*Text provided*:
=====

At present, there is a widespread cover-up in the mainstream media of the manifest connection between global warming and extreme weather events:  cyclones, mega-floods and wildfires.  This cover-up reinforces climate change denial.

Compounding the global warming impasse is the prospect of nuclear warheads, many on hair trigger alert, being released due to accident or design.

These issues are hardly discussed by national leaders and media mouthpieces, preoccupied with parochial  and legalistic issues and overlooking or encouraging carbon emission and export, thus presiding over a Faustian Bargain which can only lead to the demise of the biosphere as we know it.

Unless there is effective sequestration of carbon gases, the amplifying feedback effects of melting of ice sheets, warming oceans, the release of CO2 and the desiccation of land surfaces, will see the Earth reach an average temperature of 4 degrees Celsius above pre-industrial levels or higher within a short time frame.  Numerous species, including Homo sapiens, will be hard-pressed to adapt. The increase in evaporation from the oceans will lead to mega-cyclones, mega-floods and super-tropical terrestrial environments. Large scale fires and hurricanes are already occurring before our eyes. Arid and semi-arid regions will become overheated, severely affecting flora and fauna habitats.

=====

*Given records*:
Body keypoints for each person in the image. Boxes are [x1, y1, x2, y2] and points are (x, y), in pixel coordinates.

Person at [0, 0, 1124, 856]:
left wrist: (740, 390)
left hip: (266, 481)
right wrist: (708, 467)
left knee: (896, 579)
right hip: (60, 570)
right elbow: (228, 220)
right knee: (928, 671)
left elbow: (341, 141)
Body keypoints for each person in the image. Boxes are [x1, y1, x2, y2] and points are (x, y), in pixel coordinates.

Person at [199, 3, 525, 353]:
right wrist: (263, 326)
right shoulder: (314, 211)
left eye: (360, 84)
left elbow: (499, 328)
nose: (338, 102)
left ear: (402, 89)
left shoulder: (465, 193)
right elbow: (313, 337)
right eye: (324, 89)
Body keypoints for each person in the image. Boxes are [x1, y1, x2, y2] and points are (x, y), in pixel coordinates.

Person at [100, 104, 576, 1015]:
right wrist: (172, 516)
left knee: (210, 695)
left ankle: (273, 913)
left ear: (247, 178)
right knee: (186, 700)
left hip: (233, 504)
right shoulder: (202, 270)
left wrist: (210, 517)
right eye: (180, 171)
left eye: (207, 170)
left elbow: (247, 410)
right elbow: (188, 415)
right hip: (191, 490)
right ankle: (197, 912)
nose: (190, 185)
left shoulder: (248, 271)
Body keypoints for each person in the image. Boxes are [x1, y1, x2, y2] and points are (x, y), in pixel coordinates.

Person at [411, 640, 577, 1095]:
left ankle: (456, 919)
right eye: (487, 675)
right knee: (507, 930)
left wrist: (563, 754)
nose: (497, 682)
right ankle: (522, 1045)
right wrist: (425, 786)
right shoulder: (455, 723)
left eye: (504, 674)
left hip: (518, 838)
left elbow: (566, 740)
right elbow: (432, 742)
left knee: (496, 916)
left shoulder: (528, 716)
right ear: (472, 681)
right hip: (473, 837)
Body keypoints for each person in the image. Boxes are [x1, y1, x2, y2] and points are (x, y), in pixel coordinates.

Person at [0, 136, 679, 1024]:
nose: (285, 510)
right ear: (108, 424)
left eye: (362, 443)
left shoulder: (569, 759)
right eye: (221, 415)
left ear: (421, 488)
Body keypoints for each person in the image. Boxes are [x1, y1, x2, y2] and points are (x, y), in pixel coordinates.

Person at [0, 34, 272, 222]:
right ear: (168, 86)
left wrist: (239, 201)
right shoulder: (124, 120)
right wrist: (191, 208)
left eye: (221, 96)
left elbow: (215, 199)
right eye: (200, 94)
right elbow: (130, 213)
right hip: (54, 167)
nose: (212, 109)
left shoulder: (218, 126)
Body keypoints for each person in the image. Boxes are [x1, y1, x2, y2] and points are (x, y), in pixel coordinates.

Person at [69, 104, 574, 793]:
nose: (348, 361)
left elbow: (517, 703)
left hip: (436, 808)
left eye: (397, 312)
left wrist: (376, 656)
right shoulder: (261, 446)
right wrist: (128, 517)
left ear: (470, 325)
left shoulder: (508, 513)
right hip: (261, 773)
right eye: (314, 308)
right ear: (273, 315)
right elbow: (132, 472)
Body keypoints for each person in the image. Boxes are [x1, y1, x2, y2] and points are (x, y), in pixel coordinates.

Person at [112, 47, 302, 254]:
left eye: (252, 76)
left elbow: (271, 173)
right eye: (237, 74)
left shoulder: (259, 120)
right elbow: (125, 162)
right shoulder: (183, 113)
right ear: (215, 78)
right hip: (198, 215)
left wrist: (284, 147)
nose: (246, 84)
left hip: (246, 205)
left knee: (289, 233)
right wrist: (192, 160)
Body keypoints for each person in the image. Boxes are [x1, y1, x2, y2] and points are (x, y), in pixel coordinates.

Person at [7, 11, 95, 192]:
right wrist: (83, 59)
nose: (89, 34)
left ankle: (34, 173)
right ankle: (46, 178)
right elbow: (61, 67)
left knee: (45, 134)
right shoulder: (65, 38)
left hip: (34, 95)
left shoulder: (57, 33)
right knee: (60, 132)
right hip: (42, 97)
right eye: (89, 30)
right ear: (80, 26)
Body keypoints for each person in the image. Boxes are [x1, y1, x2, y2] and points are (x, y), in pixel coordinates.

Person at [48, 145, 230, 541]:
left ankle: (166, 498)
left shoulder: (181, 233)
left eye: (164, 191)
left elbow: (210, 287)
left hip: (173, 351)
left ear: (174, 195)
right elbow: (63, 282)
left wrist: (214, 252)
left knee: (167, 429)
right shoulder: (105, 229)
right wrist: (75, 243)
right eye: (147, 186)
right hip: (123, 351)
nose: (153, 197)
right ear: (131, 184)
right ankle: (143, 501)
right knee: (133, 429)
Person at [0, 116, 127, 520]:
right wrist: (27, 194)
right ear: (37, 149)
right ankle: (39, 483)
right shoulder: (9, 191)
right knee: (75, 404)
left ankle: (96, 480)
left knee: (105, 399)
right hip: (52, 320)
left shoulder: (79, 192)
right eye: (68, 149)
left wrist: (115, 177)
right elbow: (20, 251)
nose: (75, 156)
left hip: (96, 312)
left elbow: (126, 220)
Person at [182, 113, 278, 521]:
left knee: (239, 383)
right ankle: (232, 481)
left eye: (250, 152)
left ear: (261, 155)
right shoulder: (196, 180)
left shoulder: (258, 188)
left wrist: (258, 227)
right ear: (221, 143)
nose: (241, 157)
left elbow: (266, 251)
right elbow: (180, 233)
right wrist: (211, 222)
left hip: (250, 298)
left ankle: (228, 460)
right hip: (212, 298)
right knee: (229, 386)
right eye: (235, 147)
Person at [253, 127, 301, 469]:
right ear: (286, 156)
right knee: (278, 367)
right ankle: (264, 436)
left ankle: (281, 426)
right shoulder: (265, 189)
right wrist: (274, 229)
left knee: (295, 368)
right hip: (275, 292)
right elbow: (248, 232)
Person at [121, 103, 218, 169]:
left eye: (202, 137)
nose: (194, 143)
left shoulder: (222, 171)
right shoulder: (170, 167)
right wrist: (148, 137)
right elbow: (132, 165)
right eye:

=====

*Problems to work on*:
**1)** Decide whether each statement below agrees with the global warming passage. For each one, answer yes or no and quote the words from the passage that decide it. (a) The cover-up of the link between global warming and extreme weather reinforces climate change denial. (b) National leaders frequently discuss the danger of nuclear warheads. (c) Greater evaporation from the oceans will lead to mega-cyclones.
**2)** Print the global warming passage from "Unless there is" to "and fauna habitats.".
**3)** According to the global warming passage, what average temperature could Earth reach without effective sequestration of carbon gases?

*Per-task answers*:
**1)**
(a) Yes: "This cover-up reinforces climate change denial."
(b) No: "These issues are hardly discussed by national leaders and media mouthpieces"
(c) Yes: "The increase in evaporation from the oceans will lead to mega-cyclones, mega-floods and super-tropical terrestrial environments."

**2)**
Unless there is effective sequestration of carbon gases, the amplifying feedback effects of melting of ice sheets, warming oceans, the release of CO2 and the desiccation of land surfaces, will see the Earth reach an average temperature of 4 degrees Celsius above pre-industrial levels or higher within a short time frame.  Numerous species, including Homo sapiens, will be hard-pressed to adapt. The increase in evaporation from the oceans will lead to mega-cyclones, mega-floods and super-tropical terrestrial environments. Large scale fires and hurricanes are already occurring before our eyes. Arid and semi-arid regions will become overheated, severely affecting flora and fauna habitats.

**3)** 4 degrees Celsius above pre-industrial levels or higher.